(Dataset entries)
-=-=-=-=-

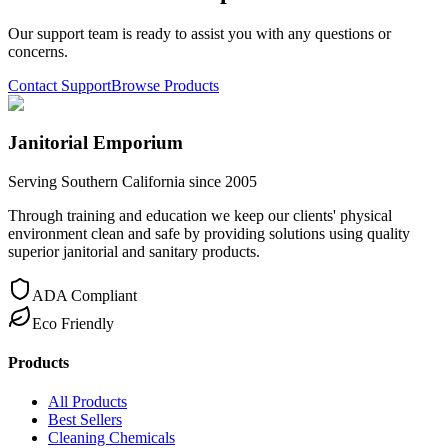
Our support team is ready to assist you with any questions or
concerns.
Contact Support
Browse Products
Janitorial Emporium
Serving Southern California since 2005
Through training and education we keep our clients' physical
environment clean and safe by providing solutions using quality
superior janitorial and sanitary products.
ADA Compliant
Eco Friendly
Products
All Products
Best Sellers
Cleaning Chemicals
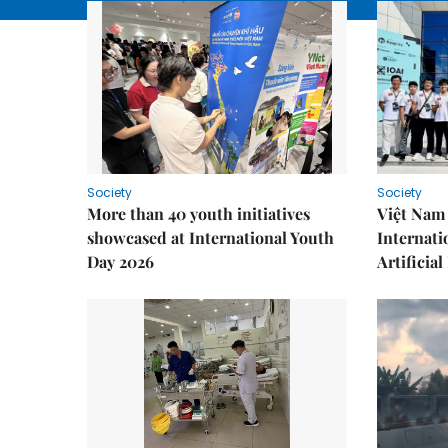
Society
Society
More than 40 youth initiatives
Việt Nam 
showcased at International Youth
Internati
Day 2026
Artificial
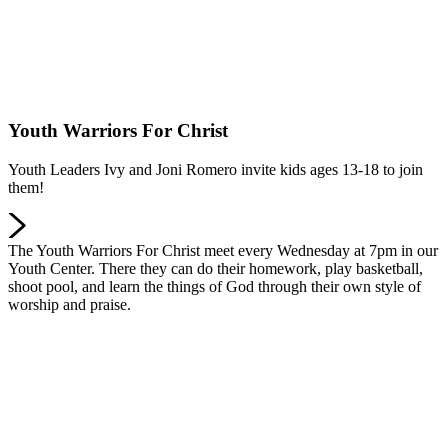
Youth Warriors For Christ
Youth Leaders Ivy and Joni Romero invite kids ages 13-18 to join
them!
The Youth Warriors For Christ meet every Wednesday at 7pm in our
Youth Center. There they can do their homework, play basketball,
shoot pool, and learn the things of God through their own style of
worship and praise.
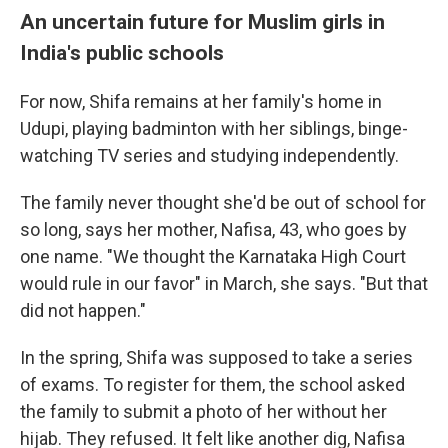
An uncertain future for Muslim girls in
India's public schools
For now, Shifa remains at her family's home in
Udupi, playing badminton with her siblings, binge-
watching TV series and studying independently.
The family never thought she'd be out of school for
so long, says her mother, Nafisa, 43, who goes by
one name. "We thought the Karnataka High Court
would rule in our favor" in March, she says. "But that
did not happen."
In the spring, Shifa was supposed to take a series
of exams. To register for them, the school asked
the family to submit a photo of her without her
hijab. They refused. It felt like another dig, Nafisa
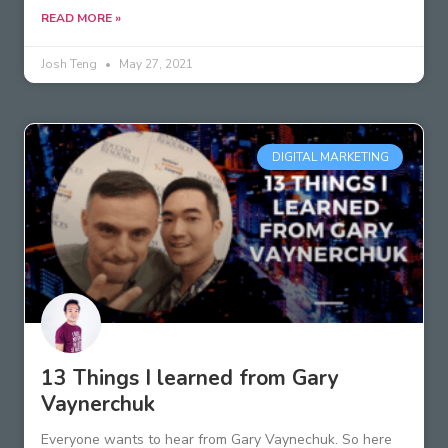
READ MORE »
Josh Teng
May 27, 2021
DIGITAL MARKETING
13 Things I learned from Gary
Vaynerchuk
Everyone wants to hear from Gary Vaynechuk. So here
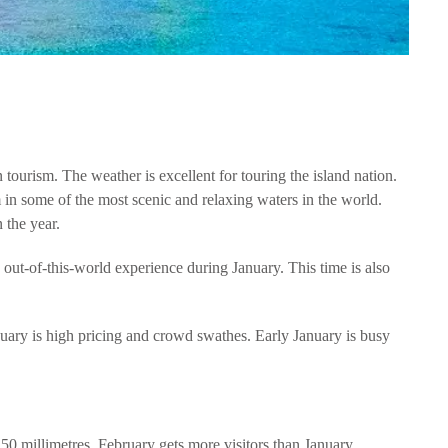
tourism. The weather is excellent for touring the island nation.
in some of the most scenic and relaxing waters in the world.
n the year.
 out-of-this-world experience during January. This time is also
nuary is high pricing and crowd swathes. Early January is busy
t 50 millimetres, February gets more visitors than January.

-=-=-=-=-

**Assignment:** Look above for the line with "showcased at International Youth" and copy exactly from it through the line with "An uncertain future for Muslim girls in", both included. Omit the pictures.

**Answer:**
showcased at International Youth
Internati
Day 2026
Artificial
Youth Warriors For Christ
Youth Leaders Ivy and Joni Romero invite kids ages 13-18 to join
them!
The Youth Warriors For Christ meet every Wednesday at 7pm in our
Youth Center. There they can do their homework, play basketball,
shoot pool, and learn the things of God through their own style of
worship and praise.
An uncertain future for Muslim girls in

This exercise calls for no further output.